For me, everything that is wrong with Dave's viewpoint is summarised in this one statement Dave made way back in 2001, and which I don't think Dave has moved off since:
SOAP 1.1 is the contractThis is COMPLETELY wrong!! (IMHO)
The challenge is no longer _SOAP_ interop anymore, but _Web Services_ interop. To achieve that requires an unambiguous definition of the service interface or contract.
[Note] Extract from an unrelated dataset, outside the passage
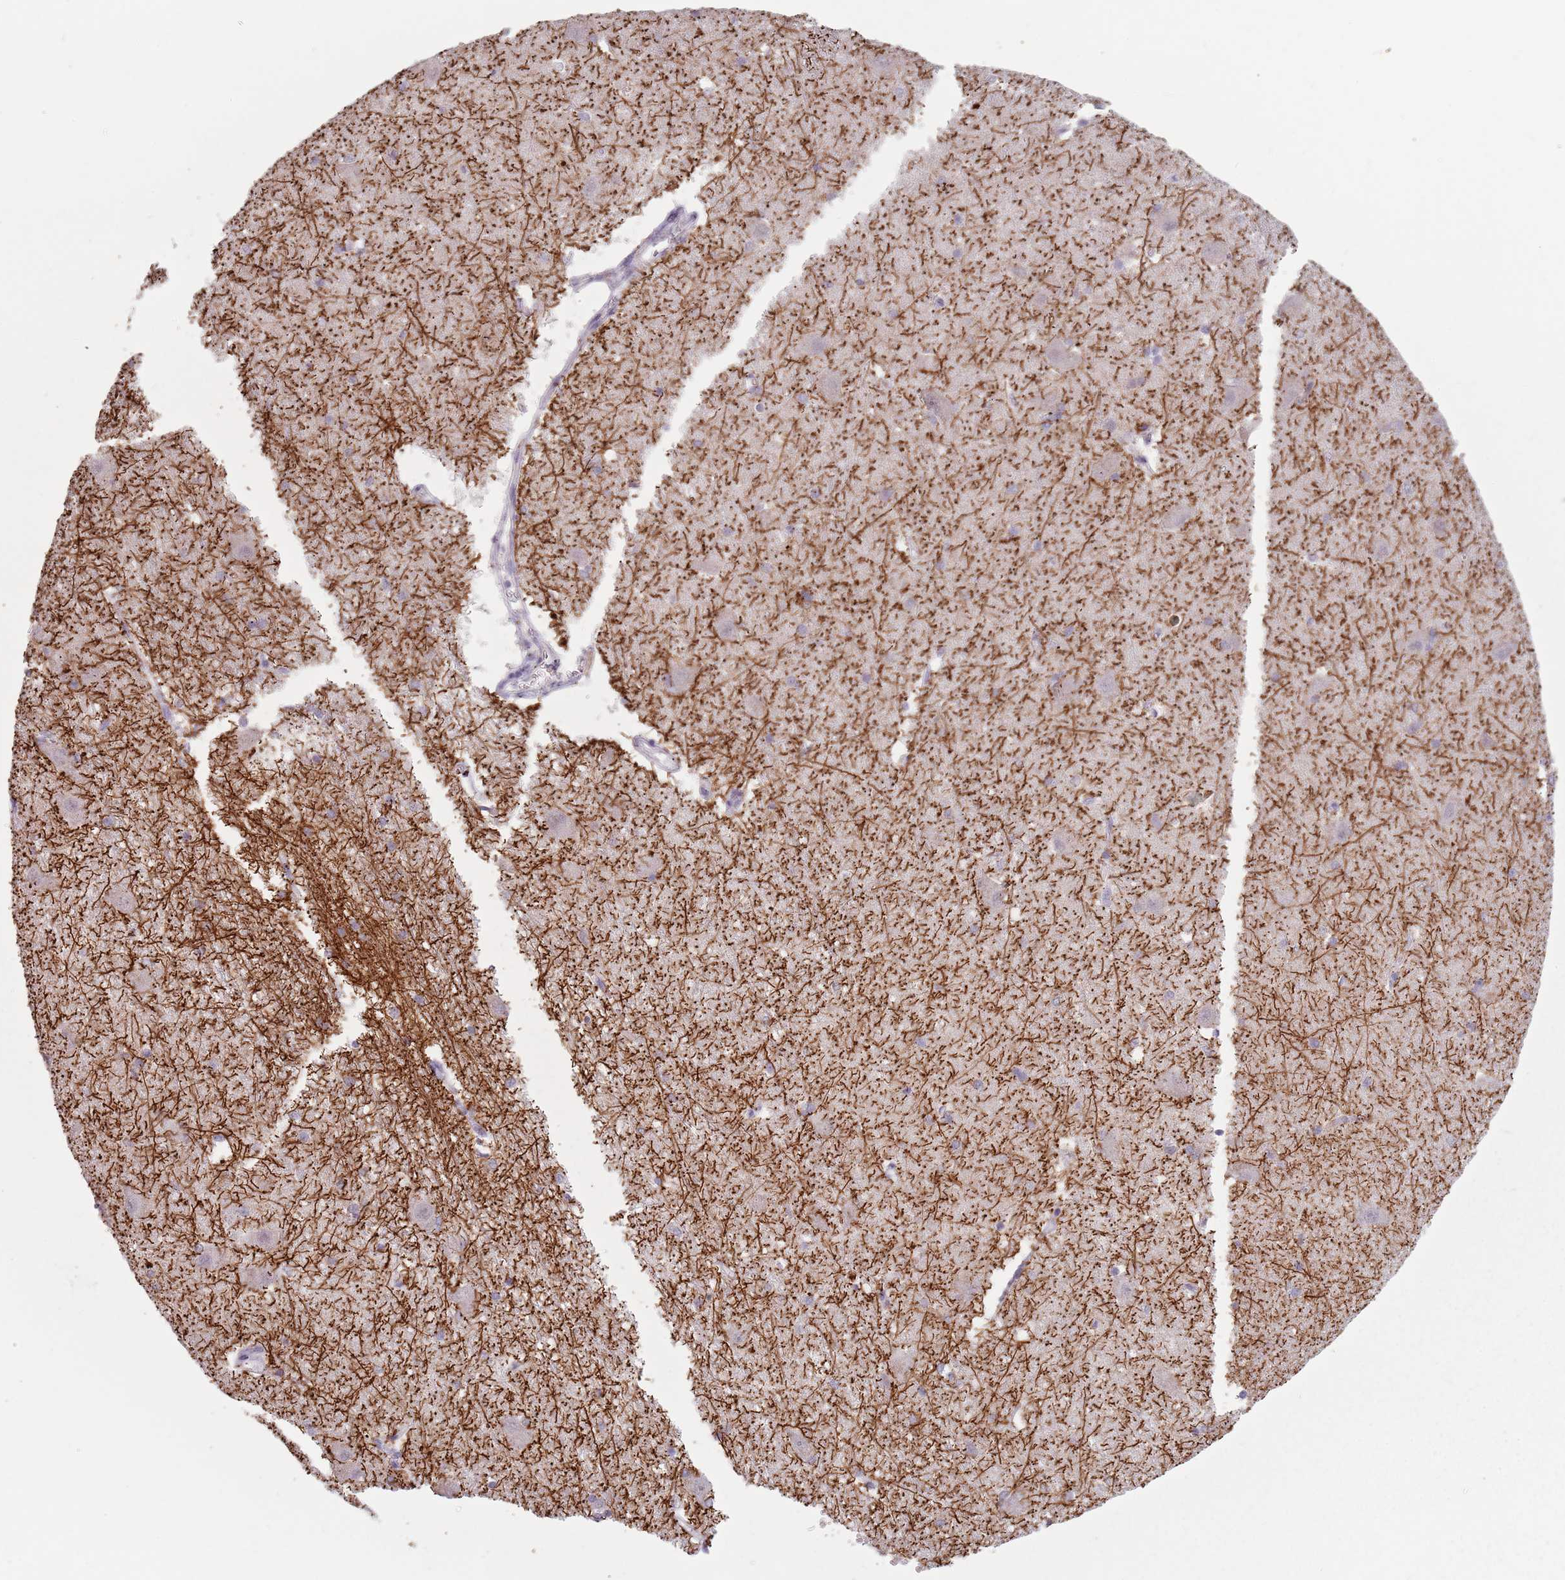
{"staining": {"intensity": "strong", "quantity": "<25%", "location": "cytoplasmic/membranous"}, "tissue": "caudate", "cell_type": "Glial cells", "image_type": "normal", "snomed": [{"axis": "morphology", "description": "Normal tissue, NOS"}, {"axis": "topography", "description": "Lateral ventricle wall"}], "caption": "The immunohistochemical stain shows strong cytoplasmic/membranous expression in glial cells of benign caudate.", "gene": "CEP19", "patient": {"sex": "male", "age": 37}}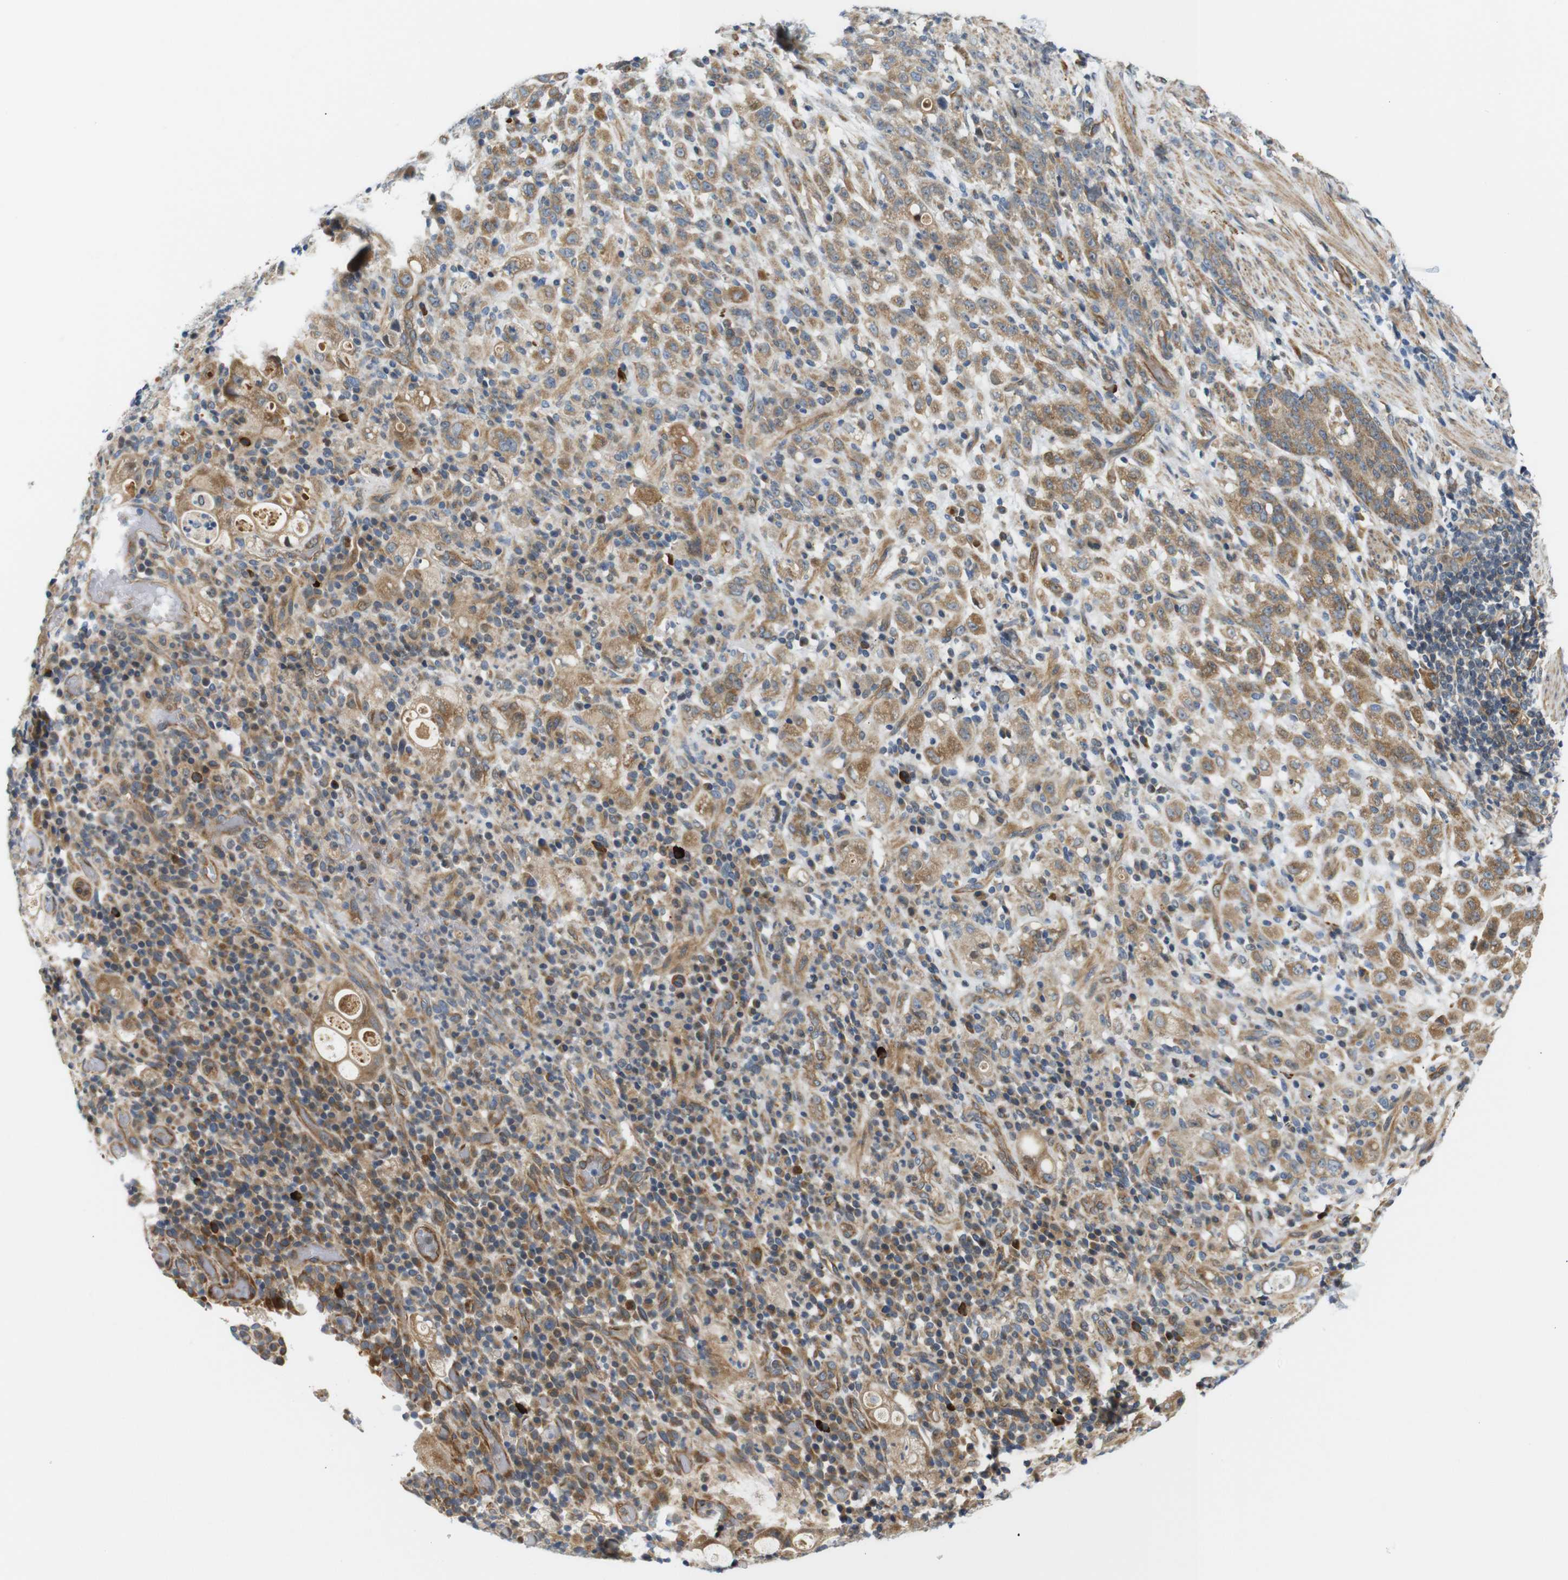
{"staining": {"intensity": "moderate", "quantity": ">75%", "location": "cytoplasmic/membranous"}, "tissue": "stomach cancer", "cell_type": "Tumor cells", "image_type": "cancer", "snomed": [{"axis": "morphology", "description": "Adenocarcinoma, NOS"}, {"axis": "topography", "description": "Stomach, lower"}], "caption": "Human stomach cancer (adenocarcinoma) stained with a protein marker displays moderate staining in tumor cells.", "gene": "RPTOR", "patient": {"sex": "male", "age": 88}}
That's exactly the reason why WS-I had to deal with the WSDL and SOAP specifications side by side rather than separately (not least because there are several inconsistencies between the two specs!)
The lack of interface definitons always seems to me to be one of the biggest problems with XML-RPC APIs - there is no machine readable definiton of the API or message formats, just narrative descriptions.
Incidently, the same is true in general of REST too, which I have mentioned previously - "Does REST need WSDL?".
Without an interface definition, there is no real contact for the service.
Without a contract definiton, then application interoperability has to be achieved (and tested) on a point-to-point basis, which does not scale beyond a small community.
All of the above are part of the reason I think why there has been a lot of attention recently on "Evolution of the Weblog APIs" and a "SOAP Blog API".
Put simply, an application protocol without an interface definition is unusable to my mind.